The Real Estate Market Is Softening, Is It Because Of Too Many Years of Rapid Appreciation?

The real estate market is softening, is it because of too many years of rapid appreciation? Many people feel that we are headed for, or perhaps already in, a declining market, due to softening sales.  What may really be transpiring is an affordability conundrum here in the Southland, as well as rising interest rates and unreasonable listing prices by out of touch sellers.  Sellers’ that feel they should be able to list 20% more than a home that sold 6 months ago, will need to get realistic.  Barring only the most super homes in terms of location, features, and amenities, most current listing prices will need to reflect the changing market to get showings and offers.  

Overpriced homes will likely be very lonely on open house days except for “Looky Lous “.  But to be clear, while it may feel like a market diving, it is actually becoming a bit more normal.  The average appreciation, looking over decades of sales data, will find something closer to 3.7% when discussing the norm of a bell curve.  We have had a very abnormal market for 12 years beginning with the crest of highs in 2006 and the crash starting mid-2007, and continuing until 2012, followed by very strong growth as the economy recovered, but also because many buyers took advantage of the plummeted prices.  

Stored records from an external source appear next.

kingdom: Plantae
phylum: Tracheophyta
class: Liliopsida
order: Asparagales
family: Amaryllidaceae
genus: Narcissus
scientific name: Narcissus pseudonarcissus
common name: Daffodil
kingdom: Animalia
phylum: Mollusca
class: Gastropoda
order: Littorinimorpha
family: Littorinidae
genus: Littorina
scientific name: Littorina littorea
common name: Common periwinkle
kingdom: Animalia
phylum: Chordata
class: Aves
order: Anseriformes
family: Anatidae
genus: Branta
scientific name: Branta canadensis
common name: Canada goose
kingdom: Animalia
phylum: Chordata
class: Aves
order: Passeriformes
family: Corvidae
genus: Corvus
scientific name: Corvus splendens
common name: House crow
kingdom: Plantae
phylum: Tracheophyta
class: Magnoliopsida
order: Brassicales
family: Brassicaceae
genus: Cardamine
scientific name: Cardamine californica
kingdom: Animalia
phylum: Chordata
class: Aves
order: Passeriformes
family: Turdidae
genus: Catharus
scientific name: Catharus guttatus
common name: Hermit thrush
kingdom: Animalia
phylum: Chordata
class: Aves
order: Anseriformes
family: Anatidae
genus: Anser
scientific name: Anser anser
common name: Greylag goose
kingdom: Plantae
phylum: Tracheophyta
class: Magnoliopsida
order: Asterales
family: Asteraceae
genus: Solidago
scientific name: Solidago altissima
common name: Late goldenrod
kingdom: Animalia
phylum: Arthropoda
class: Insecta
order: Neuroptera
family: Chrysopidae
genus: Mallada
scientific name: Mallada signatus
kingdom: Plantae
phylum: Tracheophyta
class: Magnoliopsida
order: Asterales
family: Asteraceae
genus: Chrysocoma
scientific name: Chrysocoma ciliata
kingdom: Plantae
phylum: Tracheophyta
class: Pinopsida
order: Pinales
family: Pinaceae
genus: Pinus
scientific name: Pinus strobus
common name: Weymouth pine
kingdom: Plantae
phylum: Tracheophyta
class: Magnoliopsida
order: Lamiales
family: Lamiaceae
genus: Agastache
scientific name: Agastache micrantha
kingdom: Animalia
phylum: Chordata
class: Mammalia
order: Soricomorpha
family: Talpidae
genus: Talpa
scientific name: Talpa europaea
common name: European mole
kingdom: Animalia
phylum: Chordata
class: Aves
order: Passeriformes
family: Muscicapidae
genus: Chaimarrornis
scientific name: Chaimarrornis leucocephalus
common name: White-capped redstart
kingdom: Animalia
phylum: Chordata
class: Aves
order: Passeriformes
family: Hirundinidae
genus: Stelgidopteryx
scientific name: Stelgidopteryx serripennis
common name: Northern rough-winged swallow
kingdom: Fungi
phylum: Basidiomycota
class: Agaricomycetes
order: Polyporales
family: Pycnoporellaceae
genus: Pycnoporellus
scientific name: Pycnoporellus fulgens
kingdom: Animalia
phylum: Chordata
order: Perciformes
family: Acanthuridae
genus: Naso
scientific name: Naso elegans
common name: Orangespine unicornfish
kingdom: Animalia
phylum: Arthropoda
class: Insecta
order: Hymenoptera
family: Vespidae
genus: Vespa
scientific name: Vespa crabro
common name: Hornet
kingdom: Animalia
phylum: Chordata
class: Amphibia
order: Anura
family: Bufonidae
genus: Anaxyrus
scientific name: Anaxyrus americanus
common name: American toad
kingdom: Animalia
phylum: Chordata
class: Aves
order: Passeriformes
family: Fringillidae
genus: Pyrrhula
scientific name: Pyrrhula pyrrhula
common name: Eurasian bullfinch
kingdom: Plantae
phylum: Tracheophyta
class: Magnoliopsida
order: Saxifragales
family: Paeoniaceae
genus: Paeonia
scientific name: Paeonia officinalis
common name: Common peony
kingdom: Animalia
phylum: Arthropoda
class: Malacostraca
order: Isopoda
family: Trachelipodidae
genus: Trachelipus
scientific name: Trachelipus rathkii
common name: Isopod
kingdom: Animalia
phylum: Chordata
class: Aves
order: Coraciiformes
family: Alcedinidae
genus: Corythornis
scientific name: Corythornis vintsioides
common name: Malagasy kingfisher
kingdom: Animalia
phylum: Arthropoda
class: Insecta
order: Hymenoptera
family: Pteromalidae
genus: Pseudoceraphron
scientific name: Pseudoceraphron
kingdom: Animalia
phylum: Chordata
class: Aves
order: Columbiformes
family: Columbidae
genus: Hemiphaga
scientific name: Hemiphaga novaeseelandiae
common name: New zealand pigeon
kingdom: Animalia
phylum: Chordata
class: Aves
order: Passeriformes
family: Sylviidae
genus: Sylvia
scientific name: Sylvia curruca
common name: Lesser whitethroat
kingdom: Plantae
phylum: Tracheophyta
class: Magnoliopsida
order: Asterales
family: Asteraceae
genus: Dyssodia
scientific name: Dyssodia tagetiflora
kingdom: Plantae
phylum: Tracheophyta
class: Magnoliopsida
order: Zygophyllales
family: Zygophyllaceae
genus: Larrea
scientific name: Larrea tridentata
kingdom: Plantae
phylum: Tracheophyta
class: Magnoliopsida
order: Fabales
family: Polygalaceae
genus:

Interest rates will continue to rise throughout next year and affordability will continue to be a serious issue as wages, even though hiring has been strong, have not kept up with housing appreciation. The consensus was for first quarter 2019 we may see the end of the 4% range; second quarter will bring the introduction of 5% if not sooner; and third quarter could usher in 5.2%.  Of course rates change daily and this is purely an educated guess by the folks at the KCM Blog.  Remember, when we hit the peak of housing costs in 2006, rates were in the 6% range.  The projected rates for the next year are, frankly, outstanding.  Although we had some brilliant years of government fixed rates for recovery purposes, we all knew that 3% and 4% could not be sustainable.  Home ownership is a mindset that enables average individual incomes to build wealth.

Does this paint a picture of doom and gloom?  Well, it shouldn’t.  Sellers will need to get realistic, so that the remaining pool of buyers can have a shot at buying their home.  Knowing that housing isn’t like stocks, you can’t always hold forever, people do need to move to get on with their lives.  These motivations should give us a bridge from seller to buyer, that could create a steady 2019.